I took another gulp from my beer, not even bothered how bitter it is. I laughed bitterly, knowing that my life tastes no good anyway.
I tried to cry, but everything just makes me numb. I just can't spare not even a drop of tear from my eyes. All that I have left in me is these 2,063 pesos on my wallet, a phone and a bag with some spares clothes and shoes. I know, I'm bit fortunate than other homeless people and may sound like a spoiled brat but, what do you expect. I'm still in a shock because of Callista del Valle's downfall. My downfall.
And I don't hate my life just because I'm not money independent unlike before. It's more than that. I just hated them for living me alone and wander this cruel world all by myself. My house is all gone but ashes, my family's account and assets got freeze, my brother is nowhere to be found, all my friends turned their backs on me just because I'm not the same Callista from before (those plastics!). And the worst thing that can happen to a person is to have their parents taken away from them. And that nightmare is happening to me. In. Just. A. Blink. Of. An. Eye.

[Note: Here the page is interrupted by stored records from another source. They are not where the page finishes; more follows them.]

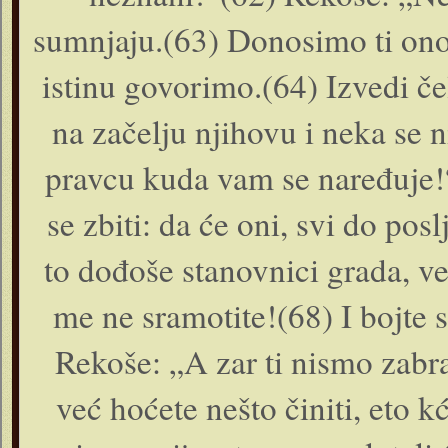
sumnjaju.(63) Donosimo ti ono 
istinu govorimo.(64) Izvedi če
na začelju njihovu i neka se 
pravcu kuda vam se naređuje!“
se zbiti: da će oni, svi do posl
to dođoše stanovnici grada, ve
me ne sramotite!(68) I bojte 
Rekoše: „A zar ti nismo zabr
već hoćete nešto činiti, eto 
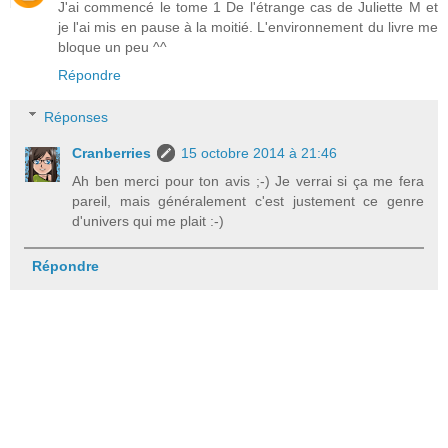
J'ai commencé le tome 1 De l'étrange cas de Juliette M et
je l'ai mis en pause à la moitié. L'environnement du livre me
bloque un peu ^^
Répondre
Réponses
Cranberries
15 octobre 2014 à 21:46
Ah ben merci pour ton avis ;-) Je verrai si ça me fera
pareil, mais généralement c'est justement ce genre
d'univers qui me plait :-)
Répondre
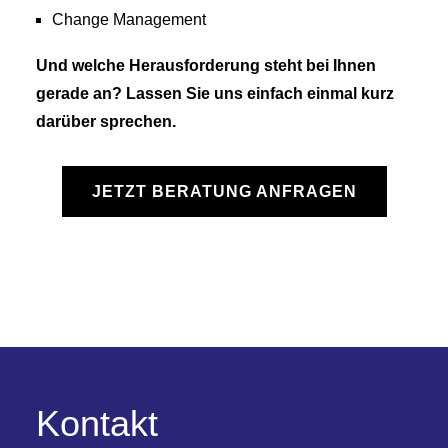
Change Management
Und welche Herausforderung steht bei Ihnen
gerade an? Lassen Sie uns einfach einmal kurz
darüber sprechen.
JETZT BERATUNG ANFRAGEN
Kontakt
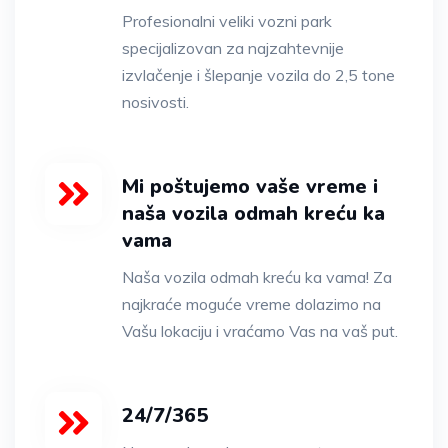
Profesionalni veliki vozni park
specijalizovan za najzahtevnije
izvlačenje i šlepanje vozila do 2,5 tone
nosivosti.
Mi poštujemo vaše vreme i
naša vozila odmah kreću ka
vama
Naša vozila odmah kreću ka vama! Za
najkraće moguće vreme dolazimo na
Vašu lokaciju i vraćamo Vas na vaš put.
24/7/365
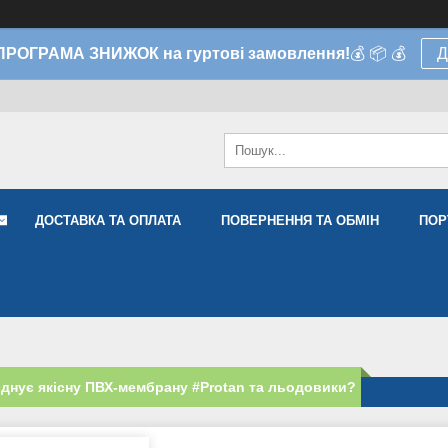
 ПРОГРАМА ЗНИЖОК на гуртові замовлення!
💰 📦 💰
Д
ДОСТАВКА ТА ОПЛАТА
ПОВЕРНЕННЯ ТА ОБМІН
ПОР
днує якісну ПВХ-мембрану #Protan та льодовики?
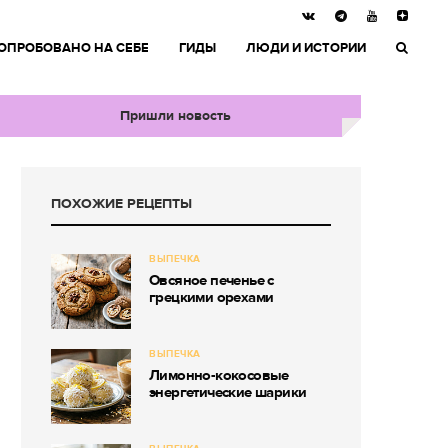
ОПРОБОВАНО НА СЕБЕ
ГИДЫ
ЛЮДИ И ИСТОРИИ
Пришли новость
ПОХОЖИЕ РЕЦЕПТЫ
ВЫПЕЧКА
Овсяное печенье с
грецкими орехами
ВЫПЕЧКА
Лимонно-кокосовые
энергетические шарики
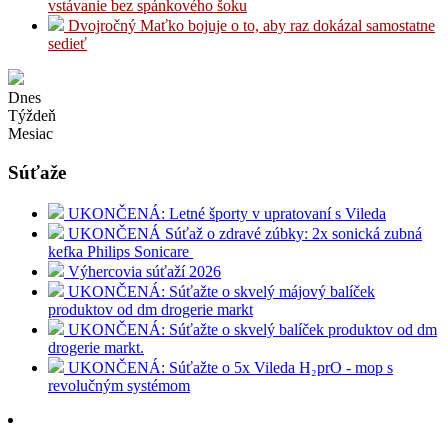
vstávanie bez spánkového šoku
Dvojročný Maťko bojuje o to, aby raz dokázal samostatne
sedieť
Dnes
Týždeň
Mesiac
Súťaže
UKONČENÁ: Letné športy v upratovaní s Vileda
UKONČENÁ Súťaž o zdravé zúbky: 2x sonická zubná
kefka Philips Sonicare
Výhercovia súťaží 2026
UKONČENÁ: Súťažte o skvelý májový balíček
produktov od dm drogerie markt
UKONČENÁ: Súťažte o skvelý balíček produktov od dm
drogerie markt.
UKONČENÁ: Súťažte o 5x Vileda H₂prO - mop s
revolučným systémom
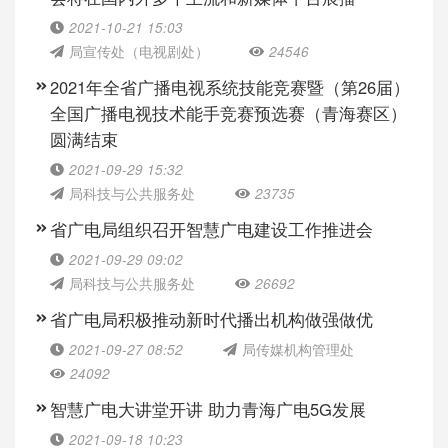
2021-10-21 15:03
局宣传处（电视剧处）
24546
2021年全省广播电视系统技能竞赛暨（第26届）
全国广播电视技术能手竞赛预选赛（青海赛区）
圆满结束
2021-09-29 15:32
局科技与公共服务处
23735
省广电局组织召开智慧广电建设工作推进会
2021-09-29 09:02
局科技与公共服务处
26692
省广电局积极推动新时代播出机构做强做优
2021-09-27 08:52
局传媒机构管理处
24092
智慧广电大讲堂开讲 助力青海广电5G发展
2021-09-18 10:23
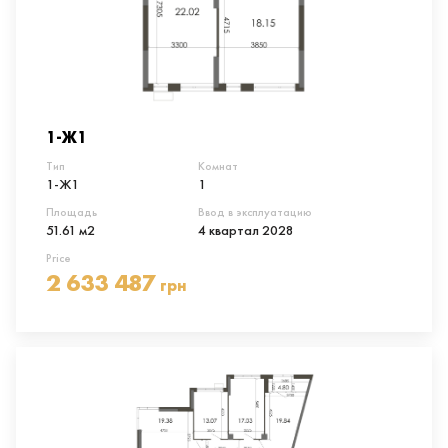
1-Ж1
Тип
Комнат
1-Ж1
1
Площадь
Ввод в эксплуатацию
51.61 м2
4 квартал 2028
Price
2 633 487
грн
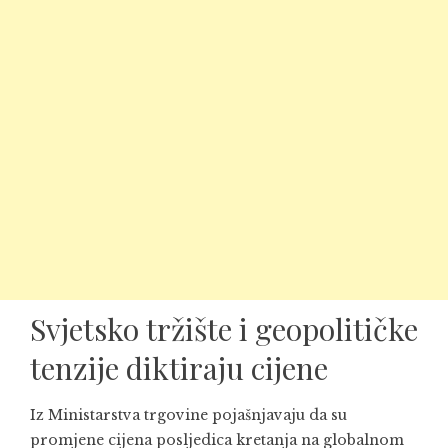
Svjetsko tržište i geopolitičke
tenzije diktiraju cijene
Iz Ministarstva trgovine pojašnjavaju da su
promjene cijena posljedica kretanja na globalnom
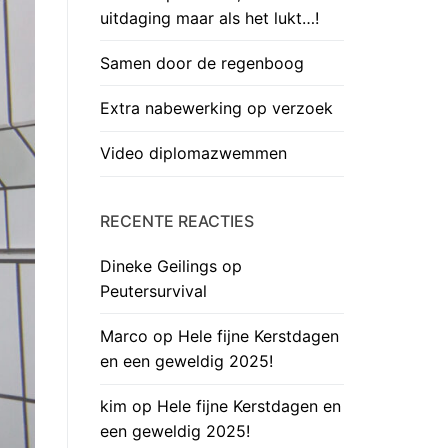
uitdaging maar als het lukt…!
Samen door de regenboog
Extra nabewerking op verzoek
Video diplomazwemmen
RECENTE REACTIES
Dineke Geilings
op
Peutersurvival
Marco
op
Hele fijne Kerstdagen
en een geweldig 2025!
kim
op
Hele fijne Kerstdagen en
een geweldig 2025!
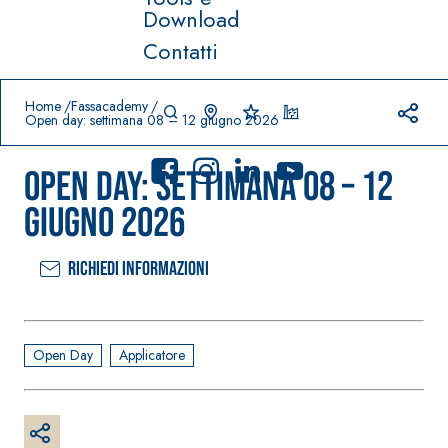
Download
Contatti
Prodotti in primo piano
download
home
Home
Fassacademy
Open day: settimana 08 – 12 giugno 2026
Open day: settimana 08 – 12
giugno 2026
Richiedi informazioni
Sistema
FASSACOLO
®
UR
Sistema POSA
PITTURE
PAVIMENTI E
RIVESTIMENTI
SICURA G3
Open Day
Applicatore
–
AQU
IMPERMEABILIZ
Idropittura
®
AZIP
ZANTI
decorativa
AQUAZIP ONE PRO
ultra opaca
Guaina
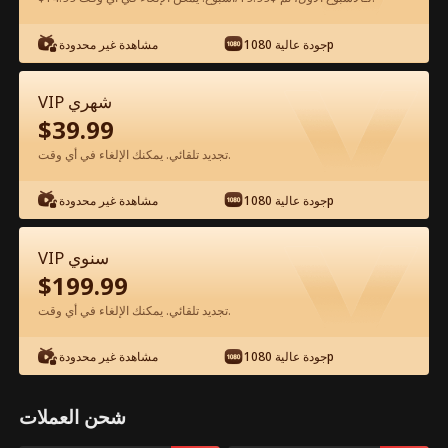
شاهد مجانًا في التطبيق
جودة عالية 1080p
مشاهدة غير محدودة
VIP شهري
$
39.99
تجديد تلقائي. يمكنك الإلغاء في أي وقت.
جودة عالية 1080p
مشاهدة غير محدودة
الحلقة 39 - انتقام الوريثة الفيلم كامل
VIP سنوي
$
199.99
جميع الحلقات
50-81
0-49
تجديد تلقائي. يمكنك الإلغاء في أي وقت.
39
40
41
42
43
4
جودة عالية 1080p
مشاهدة غير محدودة
شحن العملات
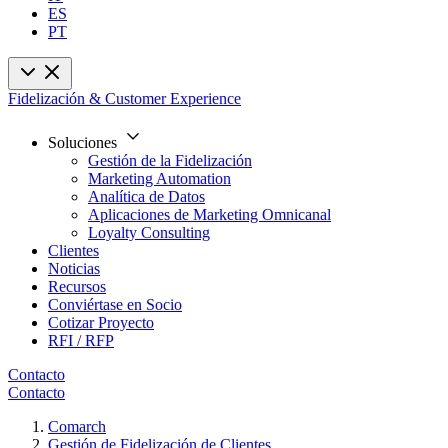
ES
PT
Fidelización & Customer Experience
Soluciones
Gestión de la Fidelización
Marketing Automation
Analítica de Datos
Aplicaciones de Marketing Omnicanal
Loyalty Consulting
Clientes
Noticias
Recursos
Conviértase en Socio
Cotizar Proyecto
RFI / RFP
Contacto
Contacto
Comarch
Gestión de Fidelización de Clientes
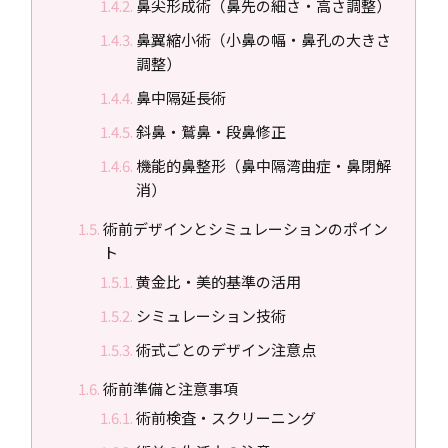
鼻尖形成術（鼻先の細さ・高さ調整）
鼻翼縮小術（小鼻の幅・鼻孔の大きさ
調整）
鼻中隔延長術
斜鼻・鷲鼻・段鼻修正
機能的鼻整形（鼻中隔湾曲症・鼻閉解
消）
術前デザインとシミュレーションのポイン
ト
黄金比・美的基準の活用
シミュレーション技術
術式ごとのデザイン注意点
術前準備と注意事項
術前検査・スクリーニング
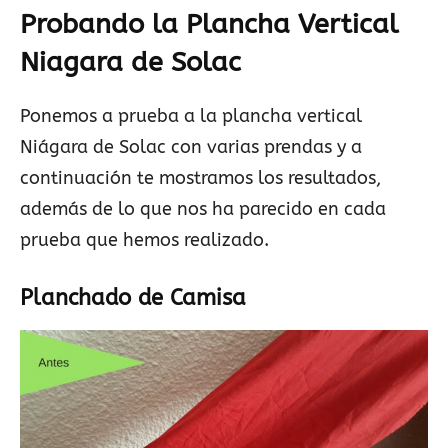
Probando la Plancha Vertical
Niagara de Solac
Ponemos a prueba a la plancha vertical
Niágara de Solac con varias prendas y a
continuación te mostramos los resultados,
además de lo que nos ha parecido en cada
prueba que hemos realizado.
Planchado de Camisa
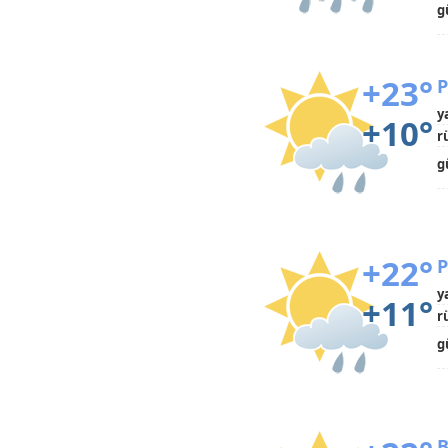
g
+23°
P
y
+10°
r
g
+22°
P
y
+11°
r
g
B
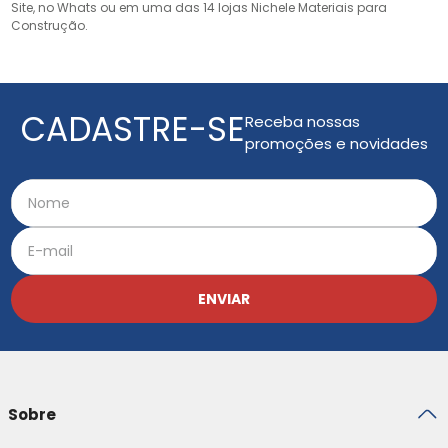
Site, no Whats ou em uma das 14 lojas Nichele Materiais para
Construção.
CADASTRE-SE
Receba nossas
promoções e novidades
ENVIAR
Sobre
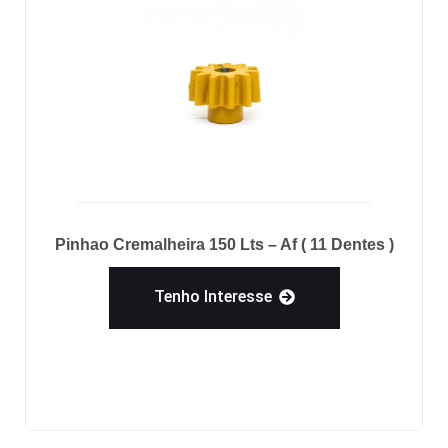
Pinhao Cremalheira 150 Lts – Af ( 11 Dentes )
Tenho Interesse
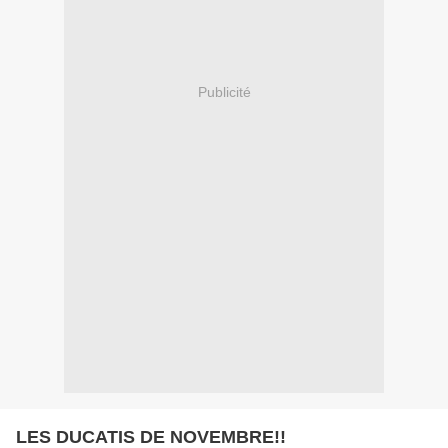
Publicité
LES DUCATIS DE NOVEMBRE!!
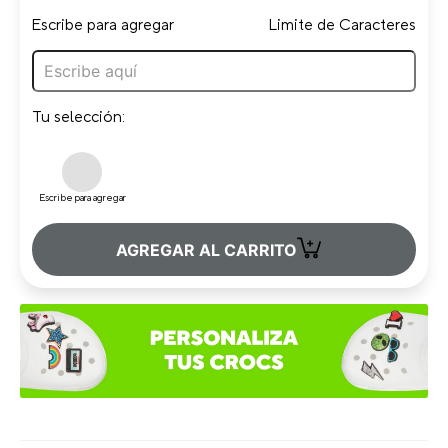
Escribe para agregar
Limite de Caracteres
Tu selección:
Escribe para agregar
+
AGREGAR AL CARRITO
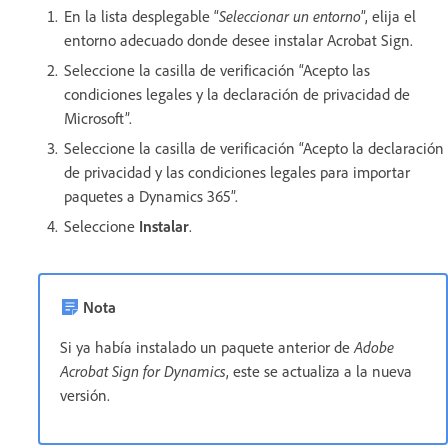
En la lista desplegable “
Seleccionar un entorno
”, elija el
entorno adecuado donde desee instalar Acrobat Sign.
Seleccione la casilla de verificación “Acepto las
condiciones legales y la declaración de privacidad de
Microsoft”.
Seleccione la casilla de verificación “Acepto la declaración
de privacidad y las condiciones legales para importar
paquetes a Dynamics 365”.
Seleccione
Instalar
.
Nota
Si ya había instalado un paquete anterior de
Adobe
Acrobat Sign for Dynamics
, este se actualiza a la nueva
versión.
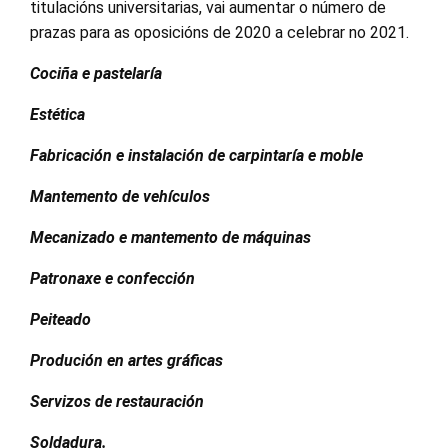
titulacións universitarias, vai aumentar o número de
prazas para as oposicións de 2020 a celebrar no 2021.
Coci
ñ
a e pastelaría
Est
é
tica
Fabricación e instalación de carpintar
í
a e moble
Mantemento de veh
í
culos
Mecanizado e mantemento de máquinas
Patronaxe e confecci
ó
n
Peiteado
Produción en artes gr
áficas
Servizos de restauració
n
Soldadura.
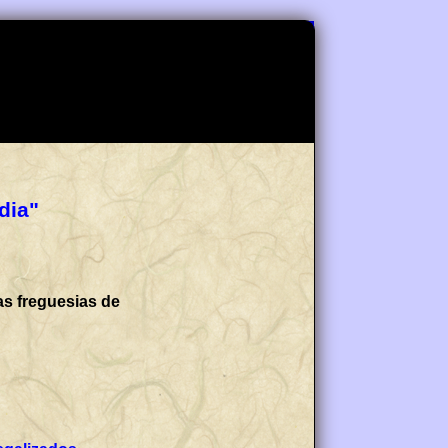
dia"
as freguesias de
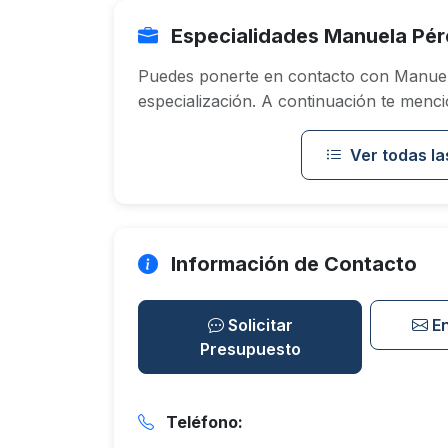
Especialidades Manuela Pér
Puedes ponerte en contacto con Manuel
especialización. A continuación te menci
Ver todas la
Información de Contacto
Solicitar
E
Presupuesto
Teléfono:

And now, I decided to run away from all of it. From this world or the the concept if being alone. I resend no God. Because I don't even believe that there's this higher being who create all these fiascoes. It's just a concept from humans mind. But if there is really one up there, what I'm about to do should not be considered as a sin. He should give me a favor by letting me live my parents again, if there's such thing called afterlife.
After drinking the beer, I started to eat my favorite yogurt and chips. At least, for the last time, I got to eat my oh-so-beloved yogurt and the chips I can't eat before because of my Mom restricted me to do so because she's a doctor. I sadly smiled because of that memory.
"Mom, can you see me?" I shouted. "Don't shout at my face once I get there because I know I can't have it there", maybe I'm losing my mind huh. "Mom can you hear me? I will follow you there but let me just have these chips for one last time! And Dad, please bear with Mom because of her tantrums", I chuckled even my head is turning like a drank idiot.
"Can I have those?" I'm really craving for some" I almost jump when I heard a manly but naughty voice. Really. Did I make a big mistake in my past life to pissed off the Gods? That even in my last night, the universe can't let me go off the hook?
"Hey you human!'", I said in tipsy tone. Must be because of the beer. "You should get out of this hospital and go sleep in your bed. Don't ruin my moment here!" I pointed at him and tried hard to focus on his face, but I can't see a thing. Maybe because of my blurry eyes or the darkness of the night.
"What makes you think I'm a human?" maybe he's not a human after all.
"Maybe you're the grim reaper? Don't worry. After I jumped off from this building, you can take me." I gave him a reassuring smile and wink, don't even know if he could see my face.
"Hey, whatever you're planning don't do it" he must be worried that I might run away just like other stupid humans do. But I won't. I will make his work easier for him."